> DATA FOR THIS EXERCISE
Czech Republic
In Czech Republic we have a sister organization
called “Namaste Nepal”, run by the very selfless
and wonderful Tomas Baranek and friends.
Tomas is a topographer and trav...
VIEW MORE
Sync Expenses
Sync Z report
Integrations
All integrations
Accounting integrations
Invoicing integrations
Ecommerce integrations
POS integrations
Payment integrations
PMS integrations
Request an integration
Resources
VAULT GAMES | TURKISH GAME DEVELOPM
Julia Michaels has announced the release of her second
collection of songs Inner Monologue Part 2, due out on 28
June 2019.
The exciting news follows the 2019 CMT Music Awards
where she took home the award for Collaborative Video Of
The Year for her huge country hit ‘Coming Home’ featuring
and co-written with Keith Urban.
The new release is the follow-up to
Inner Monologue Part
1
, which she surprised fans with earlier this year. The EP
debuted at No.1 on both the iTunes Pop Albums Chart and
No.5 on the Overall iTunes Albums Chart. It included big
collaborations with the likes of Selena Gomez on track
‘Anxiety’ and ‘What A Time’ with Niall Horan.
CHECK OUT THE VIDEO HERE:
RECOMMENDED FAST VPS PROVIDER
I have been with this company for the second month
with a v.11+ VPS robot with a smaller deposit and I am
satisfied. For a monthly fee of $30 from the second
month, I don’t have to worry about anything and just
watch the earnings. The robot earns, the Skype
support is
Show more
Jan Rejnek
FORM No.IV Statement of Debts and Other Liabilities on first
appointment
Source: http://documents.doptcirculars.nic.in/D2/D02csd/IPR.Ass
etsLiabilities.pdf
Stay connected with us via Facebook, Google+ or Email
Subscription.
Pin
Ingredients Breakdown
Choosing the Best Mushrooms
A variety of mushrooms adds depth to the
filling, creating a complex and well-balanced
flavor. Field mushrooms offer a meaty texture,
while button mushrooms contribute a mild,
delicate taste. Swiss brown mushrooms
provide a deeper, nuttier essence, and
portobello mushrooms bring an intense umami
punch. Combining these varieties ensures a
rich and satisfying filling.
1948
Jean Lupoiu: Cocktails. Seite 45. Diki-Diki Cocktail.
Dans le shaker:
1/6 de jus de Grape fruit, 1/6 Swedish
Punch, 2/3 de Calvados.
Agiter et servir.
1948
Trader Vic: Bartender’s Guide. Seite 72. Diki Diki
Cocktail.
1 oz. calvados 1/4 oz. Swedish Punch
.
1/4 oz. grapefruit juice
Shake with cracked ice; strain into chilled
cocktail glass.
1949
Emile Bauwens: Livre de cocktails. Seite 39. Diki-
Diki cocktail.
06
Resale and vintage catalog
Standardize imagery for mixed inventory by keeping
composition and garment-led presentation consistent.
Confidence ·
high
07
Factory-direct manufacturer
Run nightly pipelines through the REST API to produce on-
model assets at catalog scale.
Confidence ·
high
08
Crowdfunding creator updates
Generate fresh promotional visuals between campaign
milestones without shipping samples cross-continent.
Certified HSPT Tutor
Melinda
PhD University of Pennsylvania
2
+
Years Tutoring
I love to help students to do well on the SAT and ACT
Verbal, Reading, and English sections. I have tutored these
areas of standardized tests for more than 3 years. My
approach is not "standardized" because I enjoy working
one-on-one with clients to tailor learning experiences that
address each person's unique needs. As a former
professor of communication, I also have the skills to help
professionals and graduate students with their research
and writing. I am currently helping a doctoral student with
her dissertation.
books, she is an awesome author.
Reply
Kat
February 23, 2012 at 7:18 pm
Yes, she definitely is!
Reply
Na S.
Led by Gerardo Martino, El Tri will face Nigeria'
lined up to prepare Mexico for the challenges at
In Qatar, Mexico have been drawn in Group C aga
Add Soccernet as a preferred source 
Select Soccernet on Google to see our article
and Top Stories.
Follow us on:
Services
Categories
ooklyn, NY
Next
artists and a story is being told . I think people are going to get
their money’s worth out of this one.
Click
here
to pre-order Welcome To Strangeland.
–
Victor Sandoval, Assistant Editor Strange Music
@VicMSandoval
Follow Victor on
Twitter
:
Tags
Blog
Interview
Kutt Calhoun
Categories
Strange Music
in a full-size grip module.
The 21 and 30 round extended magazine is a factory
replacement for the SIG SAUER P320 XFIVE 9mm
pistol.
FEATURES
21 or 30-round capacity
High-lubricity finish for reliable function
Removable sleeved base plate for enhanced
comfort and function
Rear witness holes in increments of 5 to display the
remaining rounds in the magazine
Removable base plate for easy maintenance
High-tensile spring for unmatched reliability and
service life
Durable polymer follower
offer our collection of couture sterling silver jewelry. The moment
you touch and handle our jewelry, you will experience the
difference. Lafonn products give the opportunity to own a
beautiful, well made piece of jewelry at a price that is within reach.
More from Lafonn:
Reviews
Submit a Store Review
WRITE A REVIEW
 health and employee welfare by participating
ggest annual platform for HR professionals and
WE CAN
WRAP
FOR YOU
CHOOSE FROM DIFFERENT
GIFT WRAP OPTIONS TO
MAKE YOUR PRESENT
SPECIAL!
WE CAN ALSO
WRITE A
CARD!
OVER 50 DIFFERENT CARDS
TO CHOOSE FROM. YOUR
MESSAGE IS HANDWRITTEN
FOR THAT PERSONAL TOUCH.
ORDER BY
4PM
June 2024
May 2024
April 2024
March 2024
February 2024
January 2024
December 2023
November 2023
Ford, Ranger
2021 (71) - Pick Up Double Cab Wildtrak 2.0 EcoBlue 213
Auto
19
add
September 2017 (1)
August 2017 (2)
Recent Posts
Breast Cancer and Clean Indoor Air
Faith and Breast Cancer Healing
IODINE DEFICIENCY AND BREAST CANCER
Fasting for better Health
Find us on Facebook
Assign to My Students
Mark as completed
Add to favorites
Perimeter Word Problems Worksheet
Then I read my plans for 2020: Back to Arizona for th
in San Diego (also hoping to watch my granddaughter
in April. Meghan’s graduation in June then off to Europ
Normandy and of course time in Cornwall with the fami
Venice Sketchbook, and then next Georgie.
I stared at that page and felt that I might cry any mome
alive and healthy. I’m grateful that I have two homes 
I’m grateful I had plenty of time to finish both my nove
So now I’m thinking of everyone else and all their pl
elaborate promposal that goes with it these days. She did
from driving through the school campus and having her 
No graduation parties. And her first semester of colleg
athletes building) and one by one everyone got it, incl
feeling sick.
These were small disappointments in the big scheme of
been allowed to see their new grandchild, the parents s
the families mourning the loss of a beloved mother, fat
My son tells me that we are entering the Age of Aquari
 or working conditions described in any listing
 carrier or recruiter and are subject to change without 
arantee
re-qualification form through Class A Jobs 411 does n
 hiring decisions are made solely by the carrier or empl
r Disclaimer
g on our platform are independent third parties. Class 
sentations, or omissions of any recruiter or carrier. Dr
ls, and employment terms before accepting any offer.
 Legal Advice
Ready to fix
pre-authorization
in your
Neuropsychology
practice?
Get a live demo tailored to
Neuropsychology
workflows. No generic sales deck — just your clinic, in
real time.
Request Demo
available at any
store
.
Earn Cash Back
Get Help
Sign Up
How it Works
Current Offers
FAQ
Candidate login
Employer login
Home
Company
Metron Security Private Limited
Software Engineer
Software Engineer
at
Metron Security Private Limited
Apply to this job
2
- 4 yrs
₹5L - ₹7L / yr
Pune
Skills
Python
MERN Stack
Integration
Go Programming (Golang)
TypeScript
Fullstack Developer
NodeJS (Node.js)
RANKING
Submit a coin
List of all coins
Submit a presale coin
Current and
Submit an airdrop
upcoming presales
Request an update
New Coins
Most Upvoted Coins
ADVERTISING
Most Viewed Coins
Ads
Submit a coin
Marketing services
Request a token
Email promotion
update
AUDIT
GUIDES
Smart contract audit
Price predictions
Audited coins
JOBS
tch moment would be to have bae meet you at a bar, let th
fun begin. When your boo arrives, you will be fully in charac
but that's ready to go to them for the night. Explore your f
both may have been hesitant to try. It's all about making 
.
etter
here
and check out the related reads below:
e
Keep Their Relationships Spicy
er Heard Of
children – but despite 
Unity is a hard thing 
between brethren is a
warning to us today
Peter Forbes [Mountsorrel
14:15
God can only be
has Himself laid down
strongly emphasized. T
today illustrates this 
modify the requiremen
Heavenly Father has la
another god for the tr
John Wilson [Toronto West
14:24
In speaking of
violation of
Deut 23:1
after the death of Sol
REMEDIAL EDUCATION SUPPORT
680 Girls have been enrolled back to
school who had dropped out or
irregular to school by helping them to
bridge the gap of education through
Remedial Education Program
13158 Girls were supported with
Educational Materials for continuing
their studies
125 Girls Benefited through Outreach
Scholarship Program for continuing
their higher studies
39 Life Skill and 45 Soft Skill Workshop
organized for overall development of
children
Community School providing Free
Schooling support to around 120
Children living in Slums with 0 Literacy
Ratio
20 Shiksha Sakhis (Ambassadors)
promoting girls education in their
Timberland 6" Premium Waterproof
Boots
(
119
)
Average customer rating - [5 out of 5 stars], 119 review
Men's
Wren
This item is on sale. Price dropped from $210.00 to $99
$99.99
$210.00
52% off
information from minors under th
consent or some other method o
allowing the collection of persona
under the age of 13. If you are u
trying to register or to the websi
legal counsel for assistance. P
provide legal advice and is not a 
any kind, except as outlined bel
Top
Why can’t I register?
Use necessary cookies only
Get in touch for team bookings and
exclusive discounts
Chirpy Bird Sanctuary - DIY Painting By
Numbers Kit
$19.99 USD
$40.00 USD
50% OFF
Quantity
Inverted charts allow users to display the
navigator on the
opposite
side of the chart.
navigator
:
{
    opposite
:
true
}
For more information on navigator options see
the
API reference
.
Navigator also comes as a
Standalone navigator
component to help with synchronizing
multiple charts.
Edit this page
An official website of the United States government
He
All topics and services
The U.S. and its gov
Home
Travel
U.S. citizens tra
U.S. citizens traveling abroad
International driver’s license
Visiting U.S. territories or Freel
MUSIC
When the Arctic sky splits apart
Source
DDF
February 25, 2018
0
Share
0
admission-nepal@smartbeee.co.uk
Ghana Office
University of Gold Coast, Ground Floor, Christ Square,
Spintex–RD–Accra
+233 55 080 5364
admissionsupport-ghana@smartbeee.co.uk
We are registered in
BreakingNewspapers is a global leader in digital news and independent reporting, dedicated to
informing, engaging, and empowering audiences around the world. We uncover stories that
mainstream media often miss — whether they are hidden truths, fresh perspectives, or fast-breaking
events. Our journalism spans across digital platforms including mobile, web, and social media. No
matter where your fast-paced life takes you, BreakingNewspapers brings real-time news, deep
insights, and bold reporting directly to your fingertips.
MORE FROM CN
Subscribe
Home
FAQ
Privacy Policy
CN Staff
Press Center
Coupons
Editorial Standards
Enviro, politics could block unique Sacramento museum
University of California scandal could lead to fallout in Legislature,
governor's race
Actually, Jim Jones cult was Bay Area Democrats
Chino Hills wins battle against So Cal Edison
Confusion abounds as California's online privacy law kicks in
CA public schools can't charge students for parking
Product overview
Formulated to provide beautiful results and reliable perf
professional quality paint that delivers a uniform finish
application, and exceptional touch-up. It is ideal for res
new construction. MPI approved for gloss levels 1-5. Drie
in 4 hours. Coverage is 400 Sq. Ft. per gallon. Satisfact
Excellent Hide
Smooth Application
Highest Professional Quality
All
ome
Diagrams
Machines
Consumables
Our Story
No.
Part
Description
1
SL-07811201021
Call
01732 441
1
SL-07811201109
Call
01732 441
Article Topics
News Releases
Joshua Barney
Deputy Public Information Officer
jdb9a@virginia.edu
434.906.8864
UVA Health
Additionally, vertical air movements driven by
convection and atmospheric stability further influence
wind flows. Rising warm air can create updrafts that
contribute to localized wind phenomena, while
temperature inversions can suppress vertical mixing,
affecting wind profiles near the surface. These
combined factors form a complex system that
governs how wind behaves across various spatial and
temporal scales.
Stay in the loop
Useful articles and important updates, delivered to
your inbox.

> EXERCISE
The required answer is the line with "Description" plus every line after it to the end of the entries above, transcribed exactly.

> EXERCISE SOLUTION
Description
1
SL-07811201021
Call
01732 441
1
SL-07811201109
Call
01732 441
Article Topics
News Releases
Joshua Barney
Deputy Public Information Officer
jdb9a@virginia.edu
434.906.8864
UVA Health
Additionally, vertical air movements driven by
convection and atmospheric stability further influence
wind flows. Rising warm air can create updrafts that
contribute to localized wind phenomena, while
temperature inversions can suppress vertical mixing,
affecting wind profiles near the surface. These
combined factors form a complex system that
governs how wind behaves across various spatial and
temporal scales.
Stay in the loop
Useful articles and important updates, delivered to
your inbox.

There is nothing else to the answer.